=== Section Start ===

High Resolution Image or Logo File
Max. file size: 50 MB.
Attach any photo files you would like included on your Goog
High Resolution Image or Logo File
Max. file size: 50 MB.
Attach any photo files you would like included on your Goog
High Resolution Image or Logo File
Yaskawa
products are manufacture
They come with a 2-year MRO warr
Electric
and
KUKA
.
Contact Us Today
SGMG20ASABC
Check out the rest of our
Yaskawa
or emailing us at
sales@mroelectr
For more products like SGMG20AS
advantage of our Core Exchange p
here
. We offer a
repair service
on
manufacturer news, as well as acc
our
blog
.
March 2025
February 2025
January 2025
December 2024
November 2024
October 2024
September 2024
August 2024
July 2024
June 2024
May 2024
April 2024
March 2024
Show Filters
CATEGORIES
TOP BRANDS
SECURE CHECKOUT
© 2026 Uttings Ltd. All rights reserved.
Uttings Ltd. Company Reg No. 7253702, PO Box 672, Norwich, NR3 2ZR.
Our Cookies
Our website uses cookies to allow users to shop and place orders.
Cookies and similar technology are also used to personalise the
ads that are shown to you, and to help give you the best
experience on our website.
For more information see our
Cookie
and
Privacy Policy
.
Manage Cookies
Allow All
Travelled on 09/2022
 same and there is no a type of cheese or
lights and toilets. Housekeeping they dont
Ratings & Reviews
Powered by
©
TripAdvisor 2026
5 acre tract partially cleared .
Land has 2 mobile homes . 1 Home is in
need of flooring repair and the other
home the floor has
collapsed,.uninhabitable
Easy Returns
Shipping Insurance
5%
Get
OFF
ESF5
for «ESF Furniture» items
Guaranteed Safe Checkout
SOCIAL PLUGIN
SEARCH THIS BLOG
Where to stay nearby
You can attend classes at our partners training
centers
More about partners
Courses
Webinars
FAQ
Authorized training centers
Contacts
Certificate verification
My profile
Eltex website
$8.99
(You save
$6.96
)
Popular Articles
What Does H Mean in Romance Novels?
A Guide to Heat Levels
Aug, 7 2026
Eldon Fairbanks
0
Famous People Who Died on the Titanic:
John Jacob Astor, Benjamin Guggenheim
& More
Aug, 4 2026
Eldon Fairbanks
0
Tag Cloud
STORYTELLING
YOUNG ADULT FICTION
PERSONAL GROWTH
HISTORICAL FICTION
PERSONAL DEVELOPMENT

=== Section End ===

## [TASK INSTRUCTIONS]
Retype the whole listing without changing anything.

## [SOLUTION]
High Resolution Image or Logo File
Max. file size: 50 MB.
Attach any photo files you would like included on your Goog
High Resolution Image or Logo File
Max. file size: 50 MB.
Attach any photo files you would like included on your Goog
High Resolution Image or Logo File
Yaskawa
products are manufacture
They come with a 2-year MRO warr
Electric
and
KUKA
.
Contact Us Today
SGMG20ASABC
Check out the rest of our
Yaskawa
or emailing us at
sales@mroelectr
For more products like SGMG20AS
advantage of our Core Exchange p
here
. We offer a
repair service
on
manufacturer news, as well as acc
our
blog
.
March 2025
February 2025
January 2025
December 2024
November 2024
October 2024
September 2024
August 2024
July 2024
June 2024
May 2024
April 2024
March 2024
Show Filters
CATEGORIES
TOP BRANDS
SECURE CHECKOUT
© 2026 Uttings Ltd. All rights reserved.
Uttings Ltd. Company Reg No. 7253702, PO Box 672, Norwich, NR3 2ZR.
Our Cookies
Our website uses cookies to allow users to shop and place orders.
Cookies and similar technology are also used to personalise the
ads that are shown to you, and to help give you the best
experience on our website.
For more information see our
Cookie
and
Privacy Policy
.
Manage Cookies
Allow All
Travelled on 09/2022
 same and there is no a type of cheese or
lights and toilets. Housekeeping they dont
Ratings & Reviews
Powered by
©
TripAdvisor 2026
5 acre tract partially cleared .
Land has 2 mobile homes . 1 Home is in
need of flooring repair and the other
home the floor has
collapsed,.uninhabitable
Easy Returns
Shipping Insurance
5%
Get
OFF
ESF5
for «ESF Furniture» items
Guaranteed Safe Checkout
SOCIAL PLUGIN
SEARCH THIS BLOG
Where to stay nearby
You can attend classes at our partners training
centers
More about partners
Courses
Webinars
FAQ
Authorized training centers
Contacts
Certificate verification
My profile
Eltex website
$8.99
(You save
$6.96
)
Popular Articles
What Does H Mean in Romance Novels?
A Guide to Heat Levels
Aug, 7 2026
Eldon Fairbanks
0
Famous People Who Died on the Titanic:
John Jacob Astor, Benjamin Guggenheim
& More
Aug, 4 2026
Eldon Fairbanks
0
Tag Cloud
STORYTELLING
YOUNG ADULT FICTION
PERSONAL GROWTH
HISTORICAL FICTION
PERSONAL DEVELOPMENT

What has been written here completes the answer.